In the end, the idea of a nuclear free zone in the Middle East is to be considered as a part of an overall effort in realization of a world free of weapons of mass destruction. As such, there should be a general undertaking by countries that possess these weapons to abandon the weapons in a defined timeframe. Otherwise, if nuclear weapon states continue to drag their feet for realization of a comprehensive nuclear disarmament, as they did during the past decades, and worst if they would insist on modernizing and using them for threat against other nations, there would be little or no chance for a nuclear free zone in a volatile region of the Middle East. In the same vein, while there are Israeli nuclear weapons in the region and that country refuses to join the NPT or to commit itself to any nuclear disarmament, it is hard to imagine any breakthrough in the negotiations for a nuclear free zone in the Middle East.

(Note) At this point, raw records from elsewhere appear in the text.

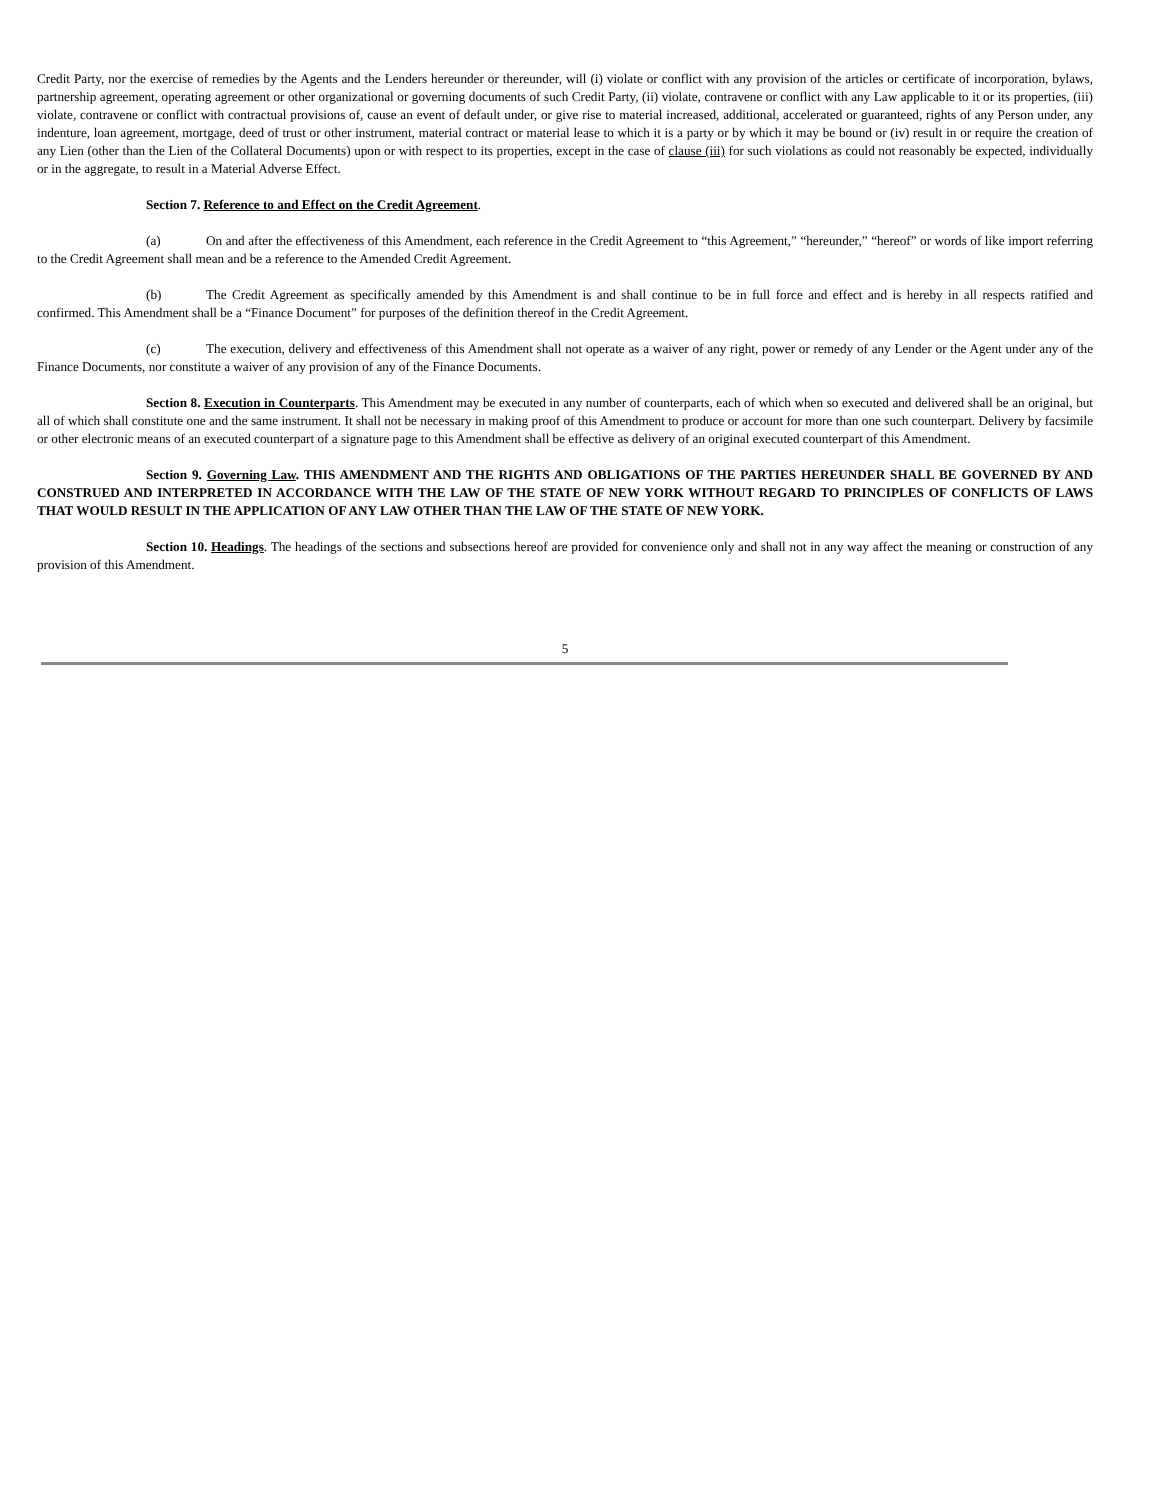Credit Party, nor the exercise of remedies by the Agents and the Lenders hereunder or thereunder, will (i) violate or conflict with any provision of the articles or certificate of incorporation, bylaws, partnership agreement, operating agreement or other organizational or governing documents of such Credit Party, (ii) violate, contravene or conflict with any Law applicable to it or its properties, (iii) violate, contravene or conflict with contractual provisions of, cause an event of default under, or give rise to material increased, additional, accelerated or guaranteed, rights of any Person under, any indenture, loan agreement, mortgage, deed of trust or other instrument, material contract or material lease to which it is a party or by which it may be bound or (iv) result in or require the creation of any Lien (other than the Lien of the Collateral Documents) upon or with respect to its properties, except in the case of clause (iii) for such violations as could not reasonably be expected, individually or in the aggregate, to result in a Material Adverse Effect.
Section 7. Reference to and Effect on the Credit Agreement.
(a) On and after the effectiveness of this Amendment, each reference in the Credit Agreement to “this Agreement,” “hereunder,” “hereof” or words of like import referring to the Credit Agreement shall mean and be a reference to the Amended Credit Agreement.
(b) The Credit Agreement as specifically amended by this Amendment is and shall continue to be in full force and effect and is hereby in all respects ratified and confirmed. This Amendment shall be a “Finance Document” for purposes of the definition thereof in the Credit Agreement.
(c) The execution, delivery and effectiveness of this Amendment shall not operate as a waiver of any right, power or remedy of any Lender or the Agent under any of the Finance Documents, nor constitute a waiver of any provision of any of the Finance Documents.
Section 8. Execution in Counterparts. This Amendment may be executed in any number of counterparts, each of which when so executed and delivered shall be an original, but all of which shall constitute one and the same instrument. It shall not be necessary in making proof of this Amendment to produce or account for more than one such counterpart. Delivery by facsimile or other electronic means of an executed counterpart of a signature page to this Amendment shall be effective as delivery of an original executed counterpart of this Amendment.
Section 9. Governing Law. THIS AMENDMENT AND THE RIGHTS AND OBLIGATIONS OF THE PARTIES HEREUNDER SHALL BE GOVERNED BY AND CONSTRUED AND INTERPRETED IN ACCORDANCE WITH THE LAW OF THE STATE OF NEW YORK WITHOUT REGARD TO PRINCIPLES OF CONFLICTS OF LAWS THAT WOULD RESULT IN THE APPLICATION OF ANY LAW OTHER THAN THE LAW OF THE STATE OF NEW YORK.
Section 10. Headings. The headings of the sections and subsections hereof are provided for convenience only and shall not in any way affect the meaning or construction of any provision of this Amendment.
5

Despite that pessimistic scenario, the geopolitical changes in the Middle East that bring Turkey and Egypt with Iran as most powerful and influential centers in the region, while first two countries aspire to become non-weapon nuclear state (NWNS) like Iran, could dramatically change the scene, compelling Israel to give-up its nuclear weapons for a safer environment without risking to have nuclear weapons at its doorstep. At any rate, Israel has always enjoyed the security protection of the United States, and its present nuclear arsenal has nothing much for its security and has been used mostly in the past as a tool for its intimidation policies. Thus, by making Israel to give-up its nuclear weapons, a major step is taken toward the NFZ and eventually for the WMDFZ.
*Nasser Saghafi-Ameri is a former senior Iranian diplomat and research scholar in the fields of foreign policy, international security, and nuclear disarmament.